● **Exercise instructions**: The answer must consist only of the lines from the line with "right elbow: (568, 542, -24)" to the line with "right wrist: (903, 568, 8)", both included, exactly as they stand below.

● **Excerpted records**:
=== Section Start ===

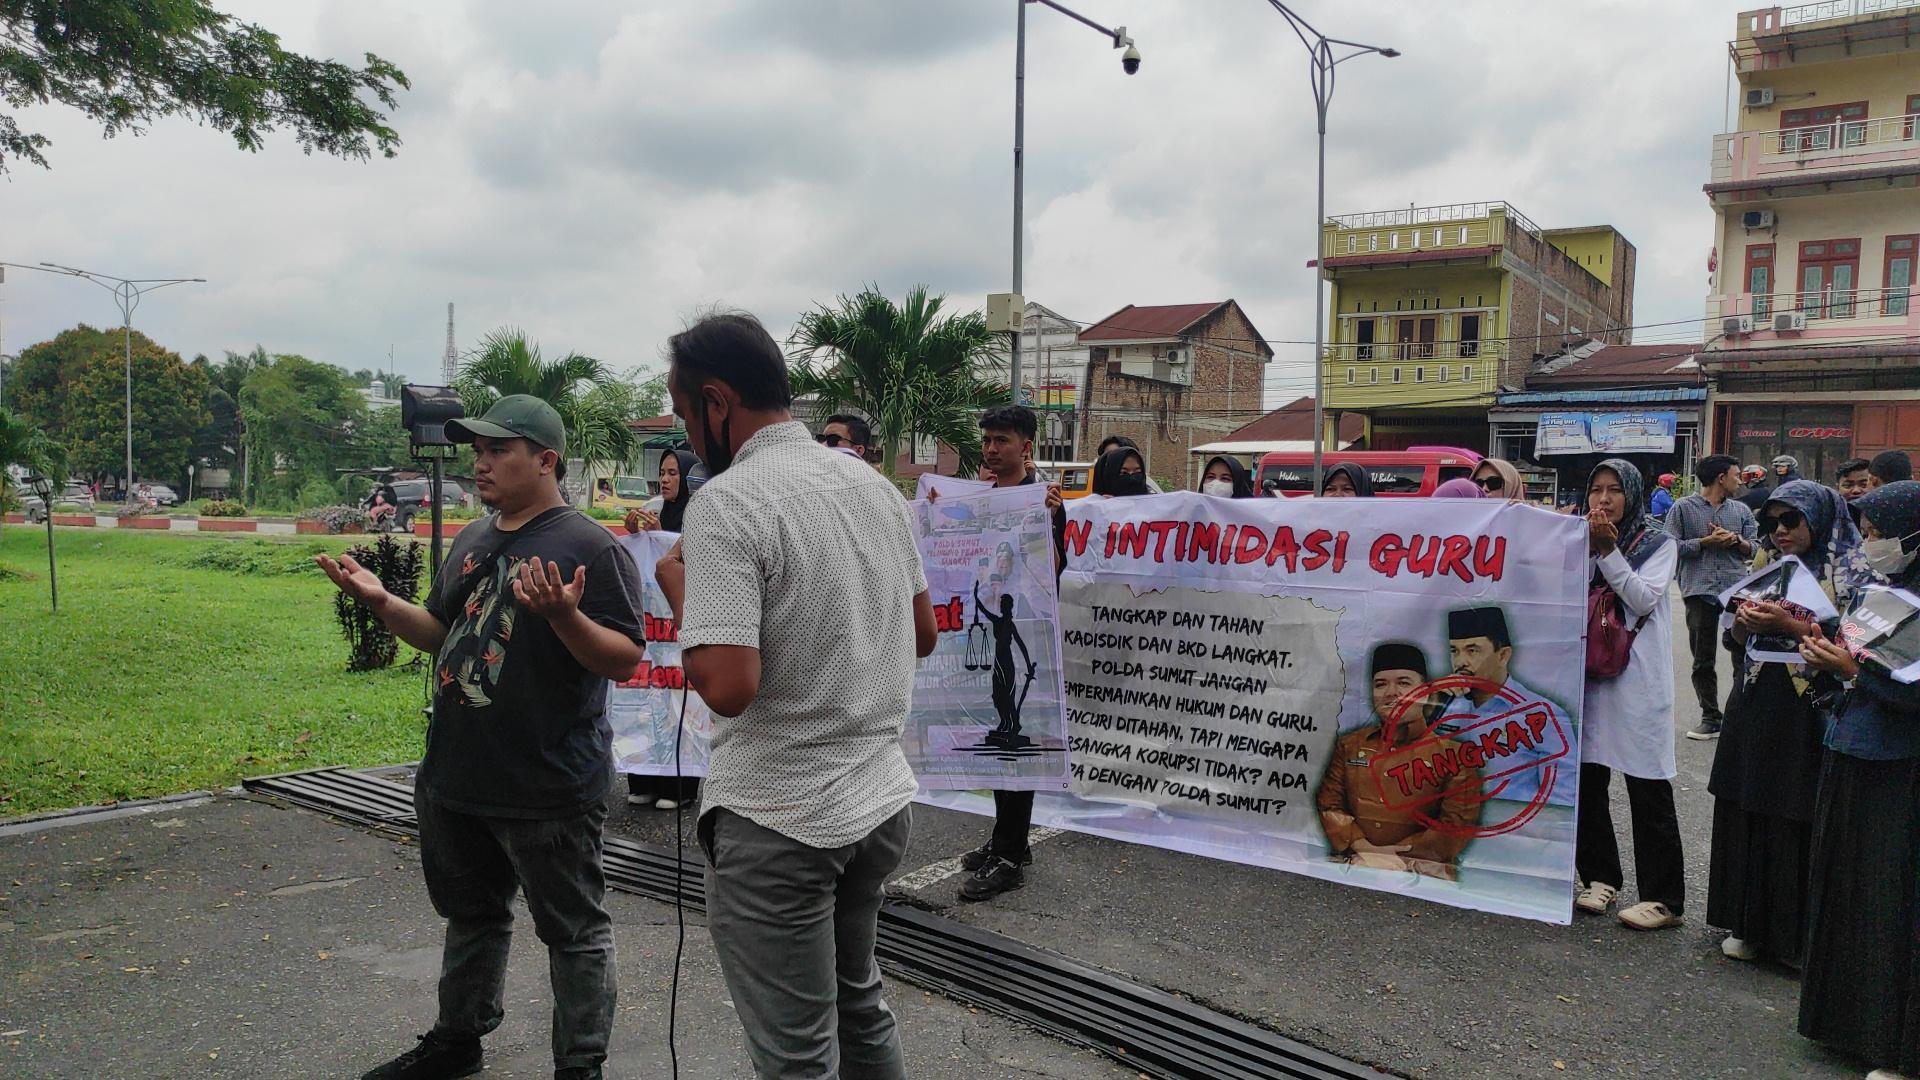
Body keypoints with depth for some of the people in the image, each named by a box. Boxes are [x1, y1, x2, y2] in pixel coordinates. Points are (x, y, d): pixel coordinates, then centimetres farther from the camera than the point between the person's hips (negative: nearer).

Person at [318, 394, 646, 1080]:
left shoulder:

=== Section End ===
=== Section Start ===

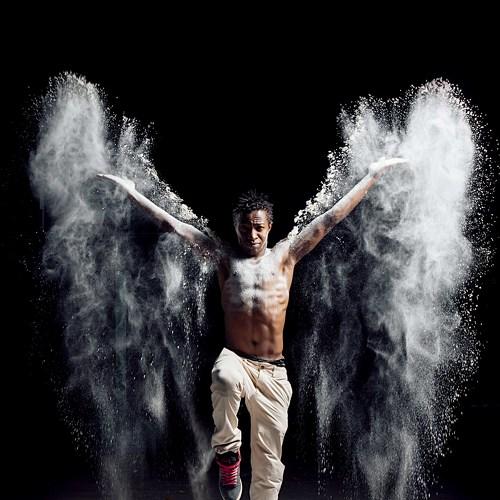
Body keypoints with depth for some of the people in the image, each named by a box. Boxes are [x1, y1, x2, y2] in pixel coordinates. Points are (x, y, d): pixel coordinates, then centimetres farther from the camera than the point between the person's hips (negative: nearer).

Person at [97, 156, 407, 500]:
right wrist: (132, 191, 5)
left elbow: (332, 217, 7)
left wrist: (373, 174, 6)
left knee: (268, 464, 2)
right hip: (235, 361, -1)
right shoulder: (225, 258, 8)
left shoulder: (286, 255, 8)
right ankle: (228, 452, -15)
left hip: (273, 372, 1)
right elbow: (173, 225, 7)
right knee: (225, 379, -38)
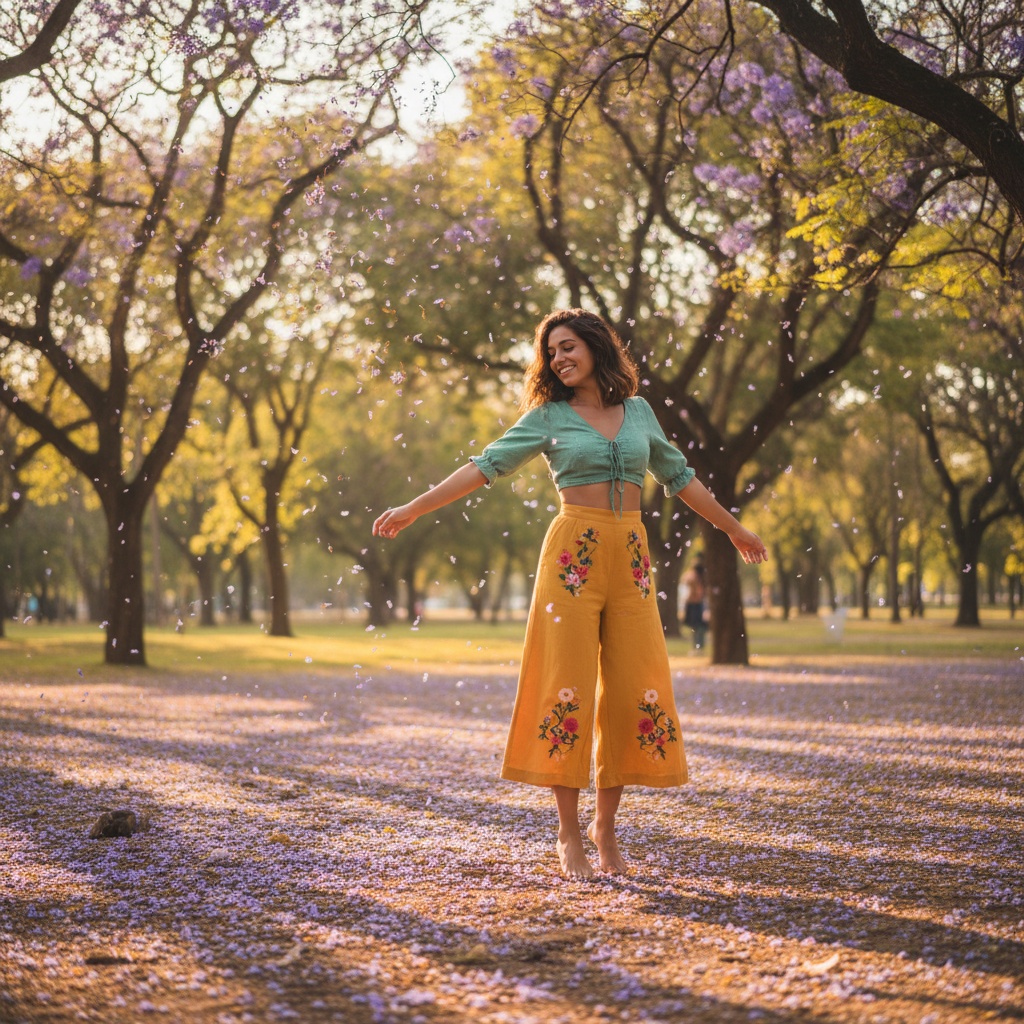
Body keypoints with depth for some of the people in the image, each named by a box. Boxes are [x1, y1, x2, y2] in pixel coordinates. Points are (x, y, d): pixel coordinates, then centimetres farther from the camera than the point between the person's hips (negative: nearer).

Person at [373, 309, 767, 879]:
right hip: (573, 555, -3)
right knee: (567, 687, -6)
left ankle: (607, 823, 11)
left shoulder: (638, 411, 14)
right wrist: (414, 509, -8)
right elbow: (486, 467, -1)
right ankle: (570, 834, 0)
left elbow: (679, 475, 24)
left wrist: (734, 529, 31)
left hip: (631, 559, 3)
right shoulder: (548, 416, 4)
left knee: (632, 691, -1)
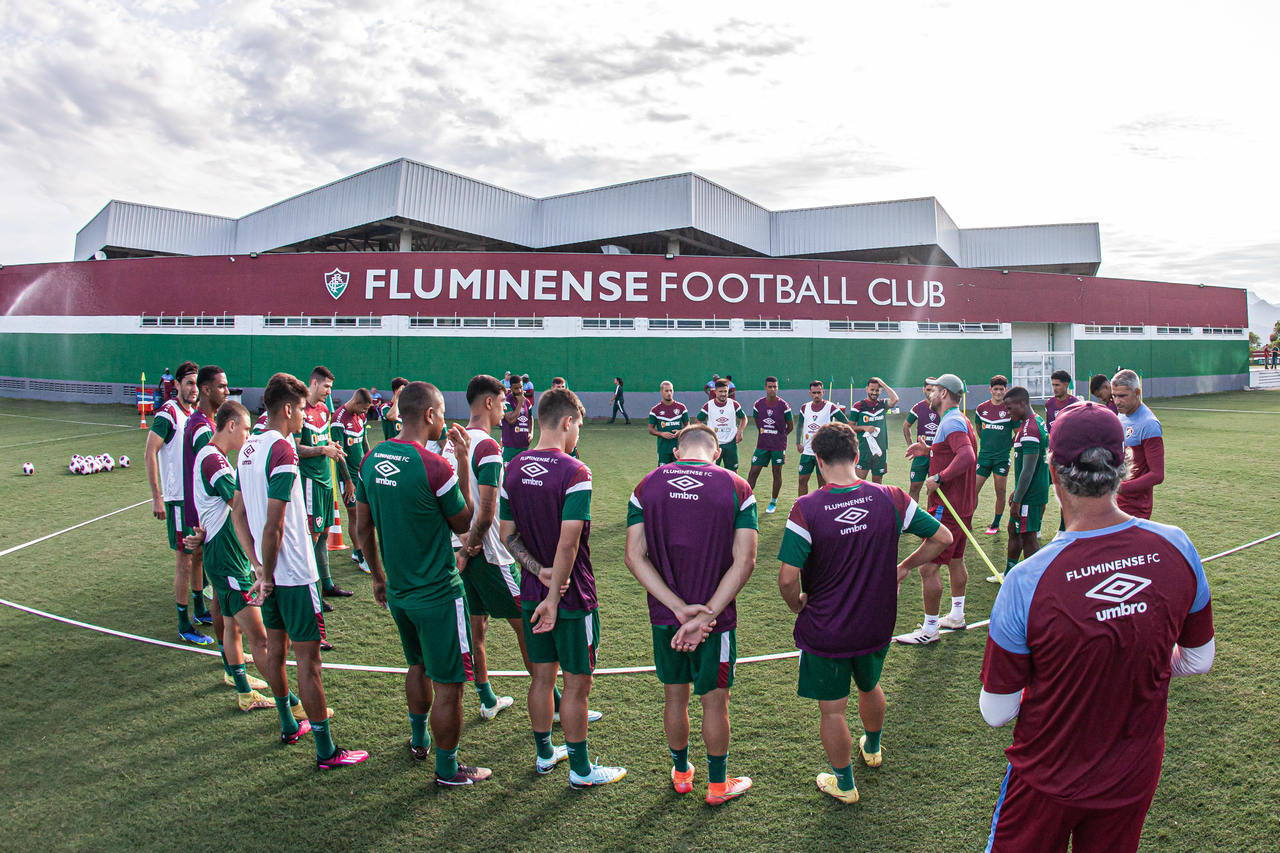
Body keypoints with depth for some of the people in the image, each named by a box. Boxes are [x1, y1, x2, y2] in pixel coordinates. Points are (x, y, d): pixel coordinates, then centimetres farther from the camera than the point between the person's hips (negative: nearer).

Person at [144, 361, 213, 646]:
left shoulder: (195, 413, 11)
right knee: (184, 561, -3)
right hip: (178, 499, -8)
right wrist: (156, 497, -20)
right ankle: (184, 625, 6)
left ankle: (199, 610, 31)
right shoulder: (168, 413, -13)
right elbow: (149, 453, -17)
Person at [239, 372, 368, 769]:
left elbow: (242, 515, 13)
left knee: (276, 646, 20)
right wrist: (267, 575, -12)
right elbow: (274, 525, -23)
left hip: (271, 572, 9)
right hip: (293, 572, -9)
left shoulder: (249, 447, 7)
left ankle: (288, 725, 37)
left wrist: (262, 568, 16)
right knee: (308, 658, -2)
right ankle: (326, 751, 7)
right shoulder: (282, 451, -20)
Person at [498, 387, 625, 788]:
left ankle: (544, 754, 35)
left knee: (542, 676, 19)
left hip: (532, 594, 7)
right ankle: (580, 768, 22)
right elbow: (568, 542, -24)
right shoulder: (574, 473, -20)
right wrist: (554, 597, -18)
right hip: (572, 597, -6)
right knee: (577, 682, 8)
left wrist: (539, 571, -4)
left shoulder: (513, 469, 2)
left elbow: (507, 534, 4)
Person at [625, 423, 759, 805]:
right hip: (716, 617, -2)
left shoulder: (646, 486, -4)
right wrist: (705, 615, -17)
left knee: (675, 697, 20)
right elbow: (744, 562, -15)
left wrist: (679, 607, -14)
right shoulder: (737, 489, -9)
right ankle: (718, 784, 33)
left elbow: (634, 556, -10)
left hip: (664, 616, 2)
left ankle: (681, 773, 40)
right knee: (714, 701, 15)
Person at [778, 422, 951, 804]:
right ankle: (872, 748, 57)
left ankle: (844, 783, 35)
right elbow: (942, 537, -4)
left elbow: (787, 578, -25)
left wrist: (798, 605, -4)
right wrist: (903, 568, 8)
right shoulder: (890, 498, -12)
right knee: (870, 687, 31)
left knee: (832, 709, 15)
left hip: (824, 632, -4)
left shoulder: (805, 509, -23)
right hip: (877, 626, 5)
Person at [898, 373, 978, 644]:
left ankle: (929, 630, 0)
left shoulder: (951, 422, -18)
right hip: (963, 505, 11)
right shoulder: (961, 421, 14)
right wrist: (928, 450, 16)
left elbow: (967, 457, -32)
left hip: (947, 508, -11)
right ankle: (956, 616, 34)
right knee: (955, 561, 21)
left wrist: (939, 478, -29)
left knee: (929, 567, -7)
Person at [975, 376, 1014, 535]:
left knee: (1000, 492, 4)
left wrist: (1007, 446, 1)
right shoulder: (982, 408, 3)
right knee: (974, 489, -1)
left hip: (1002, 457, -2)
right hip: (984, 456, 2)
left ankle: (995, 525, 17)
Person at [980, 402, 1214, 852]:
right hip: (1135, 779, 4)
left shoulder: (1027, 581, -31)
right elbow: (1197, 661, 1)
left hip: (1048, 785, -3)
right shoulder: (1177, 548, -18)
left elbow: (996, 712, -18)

=== Section End ===

● **Result for this task**:
right elbow: (568, 542, -24)
right shoulder: (574, 473, -20)
right wrist: (554, 597, -18)
right hip: (572, 597, -6)
right knee: (577, 682, 8)
left wrist: (539, 571, -4)
left shoulder: (513, 469, 2)
left elbow: (507, 534, 4)
Person at [625, 423, 759, 805]:
right hip: (716, 617, -2)
left shoulder: (646, 486, -4)
right wrist: (705, 615, -17)
left knee: (675, 697, 20)
right elbow: (744, 562, -15)
left wrist: (679, 607, -14)
right shoulder: (737, 489, -9)
right ankle: (718, 784, 33)
left elbow: (634, 556, -10)
left hip: (664, 616, 2)
left ankle: (681, 773, 40)
right knee: (714, 701, 15)
Person at [778, 422, 951, 804]:
right ankle: (872, 748, 57)
left ankle: (844, 783, 35)
right elbow: (942, 537, -4)
left elbow: (787, 578, -25)
left wrist: (798, 605, -4)
right wrist: (903, 568, 8)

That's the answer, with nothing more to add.